Takut Tidak Mendapatkan Peringkat Bagus

66 2 4
                                    

Belakang ini kamu berusaha keras.

Memotong jadwal tidur demi tugas.

Rela begadang sampai menguap berkali-kali demi belajar.

Tak banyak main, nongkrong, dan scrolling media sosial.

Aktif di kelas adalah suatu keharusan.

Sedikit saja nilaimu menurun membuatmu sangat terpukul dan bersedih. Meskipun menurut teman-temanmu, nilaimu tak buruk-buruk amat.

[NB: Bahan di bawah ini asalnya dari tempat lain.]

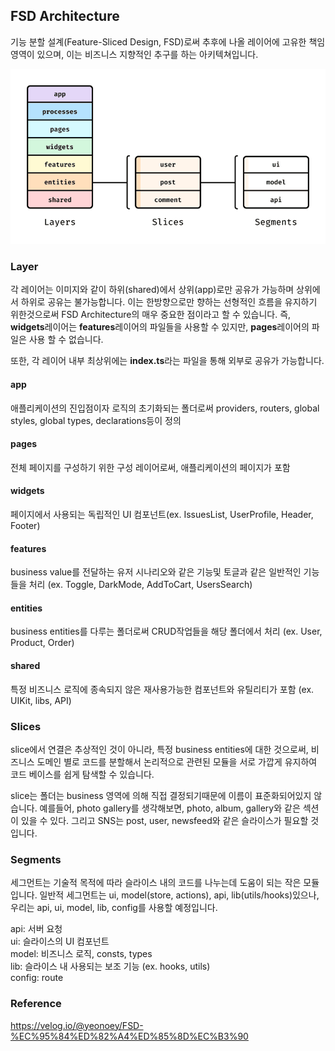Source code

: ## FSD Architecture

기능 분할 설계(Feature-Sliced Design, FSD)로써 추후에 나올 레이어에 고유한 책임 영역이 있으며, 이는 비즈니스 지향적인 추구를 하는 아키텍쳐입니다.

![fsd-architecture](../public/fsd-architecture.png)

### Layer

각 레이어는 이미지와 같이 하위(shared)에서 상위(app)로만 공유가 가능하며 상위에서 하위로 공유는 불가능합니다. 이는 한방향으로만 향하는 선형적인 흐름을 유지하기 위한것으로써 FSD Architecture의 매우 중요한 점이라고 할 수 있습니다. 즉, **widgets**레이어는 **features**레이어의 파일들을 사용할 수 있지만, **pages**레이어의 파일은 사용 할 수 없습니다.

또한, 각 레이어 내부 최상위에는 **index.ts**라는 파일을 통해 외부로 공유가 가능합니다.

#### app

애플리케이션의 진입점이자 로직의 초기화되는 폴더로써 providers, routers, global styles, global types, declarations등이 정의

#### pages

전체 페이지를 구성하기 위한 구성 레이어로써, 애플리케이션의 페이지가 포함

#### widgets

페이지에서 사용되는 독립적인 UI 컴포넌트(ex. IssuesList, UserProfile, Header, Footer)

#### features

business value를 전달하는 유저 시나리오와 같은 기능및 토글과 같은 일반적인 기능들을 처리 (ex. Toggle, DarkMode, AddToCart, UsersSearch)

#### entities

business entities를 다루는 폴더로써 CRUD작업들을 해당 폴더에서 처리 (ex. User, Product, Order)

#### shared

특정 비즈니스 로직에 종속되지 않은 재사용가능한 컴포넌트와 유틸리티가 포함 (ex. UIKit, libs, API)

### Slices

slice에서 연결은 추상적인 것이 아니라, 특정 business entities에 대한 것으로써, 비즈니스 도메인 별로 코드를 분할해서 논리적으로 관련된 모듈을 서로 가깝게 유지하여 코드 베이스를 쉽게 탐색할 수 있습니다.

slice는 폴더는 business 영역에 의해 직접 결정되기때문에 이름이 표준화되어있지 않습니다. 예를들어, photo gallery를 생각해보면, photo, album, gallery와 같은 섹션이 있을 수 있다. 그리고 SNS는 post, user, newsfeed와 같은 슬라이스가 필요할 것입니다.

### Segments

세그먼트는 기술적 목적에 따라 슬라이스 내의 코드를 나누는데 도움이 되는 작은 모듈입니다. 일반적 세그먼트는 ui, model(store, actions), api, lib(utils/hooks)있으나, 우리는 api, ui, model, lib, config를 사용할 예정입니다.

api: 서버 요청  
ui: 슬라이스의 UI 컴포넌트  
model: 비즈니스 로직, consts, types  
lib: 슬라이스 내 사용되는 보조 기능 (ex. hooks, utils)  
config: route

### Reference

https://velog.io/@yeonoey/FSD-%EC%95%84%ED%82%A4%ED%85%8D%EC%B3%90
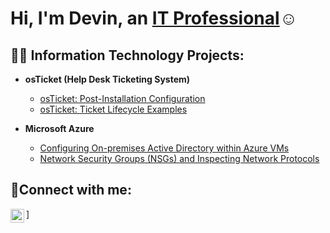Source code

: <h1>Hi, I'm Devin, an <a href="https://linkedin.com/in/Devin-Thomas-52360924a/">IT Professional</a>☺</h1>

<h2>👨‍💻 Information Technology Projects:</h2>

- <b>osTicket (Help Desk Ticketing System)</b>
  
  - [osTicket: Post-Installation Configuration](https://github.com/devinthomasdht/post-install-config)
  - [osTicket: Ticket Lifecycle Examples](https://github.com/devinthomasdht/ticket-lifecycle)
- <b>Microsoft Azure</b>
  - [Configuring On-premises Active Directory within Azure VMs](https://github.com/devinthomasdht/configure-ad)
  - [Network Security Groups (NSGs) and Inspecting Network Protocols](https://github.com/devinthomasdht/azure-network-protocols)

<h2>🤳Connect with me:</h2>


[<img align="left" alt="Devin | LinkedIn" width="22px" src="https://cdn.jsdelivr.net/npm/simple-icons@v3/icons/linkedin.svg" />][linkedin]
]



[linkedin]: https://linkedin.com/in/Devin-Thomas-52360924a
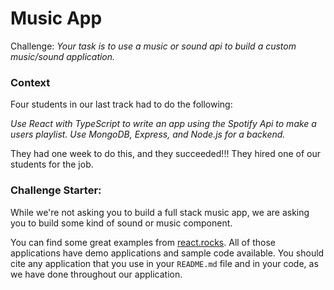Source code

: # Music App

Challenge: *Your task is to use a music or sound api to build a custom music/sound application.*

### Context

Four students in our last track had to do the following:

*Use React with TypeScript to write an app using the Spotify Api to make a users playlist. Use MongoDB, Express, and Node.js for a backend.*

They had one week to do this, and they succeeded!!! They hired one of our students for the job.

### Challenge Starter:

While we're not asking you to build a full stack music app, we are asking you to build some kind of sound or music component. 

 You can find some great examples from [react.rocks](https://react.rocks/tag/Audio). All of those applications have demo applications and sample code available. You should cite any application that you use in your `README.md` file and in your code, as we have done throughout our application.  

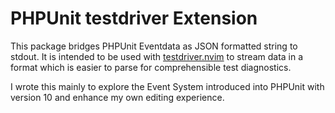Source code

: # PHPUnit testdriver Extension

This package bridges PHPUnit Eventdata as JSON formatted string to stdout.
It is intended to be used with [testdriver.nvim](https://github.com/philmish/testdriver.nvim) to stream 
data in a format which is easier to parse for comprehensible test diagnostics.

I wrote this mainly to explore the Event System introduced into PHPUnit with version 10 and enhance
my own editing experience.
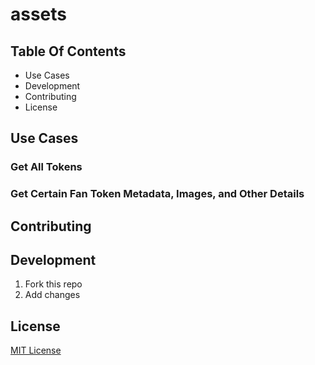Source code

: # assets

## Table Of Contents

- Use Cases
- Development
- Contributing
- License

## Use Cases

### Get All Tokens

### Get Certain Fan Token Metadata, Images, and Other Details

## Contributing

## Development

1. Fork this repo
2. Add changes

## License

[MIT License](./LICENSE.md)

Mereka tak bisa merasakan, betapa kamu berusaha keras untuk selalu menjadi yang terbaik. Untuk selalu dipandang dengan bangga oleh orang tua, guru, dan teman-teman seangkatan.

Oh, mungkin juga kamu bukan yang terbaik di kelas.

Usahamu tak sekeras itu walaupun seniat apa pun.

Kamu masuk dalam golongan kaum biasa-biasa saja, yang tak ambisius atau mungkin juga ambisius tapi pesimis, sekuat apa pun kamu mencoba, tak akan dapat mengugguli para bintang kelas.

Sejujurnya kamu sudah cukup lelah dengan cara orang tuamu membanding-bandingkanmu dengan kakak atau adikmu yang memiliki prestasi lebih.

Tak lupa acara keluarga yang selalu memiliki tema khusus terkait adu prestasi anak. Kamu selalu menjadi objek yang dibanding-bandingkan atau bahkan tak boleh ditiru atau bahkan namanya tak disebut lantaran tak menonjol. Itu semua membuatmu lelah dan merasa tak adil.

Momen penerimaan rapor adalah momen yang menegangkan, karena kamu akan tahu hasil dari usaha-usahamu selama ini, akan menjadi penentu bagaimana guru, teman-teman, orang tua bahkan keluarga besarmu memandangmu. Kamu takut bahkan sangat takut.

Jika kamu terbiasa menjadi bintang kelas, kamu tak siap dengan prestasi yang menurun.

Kamu tak siap dengan keterkejutan orang lain atas nilai ataupun peringkat yang tak berada di puncak.

Kamu tak siap dengan tuduhan dan penghakiman untukmu.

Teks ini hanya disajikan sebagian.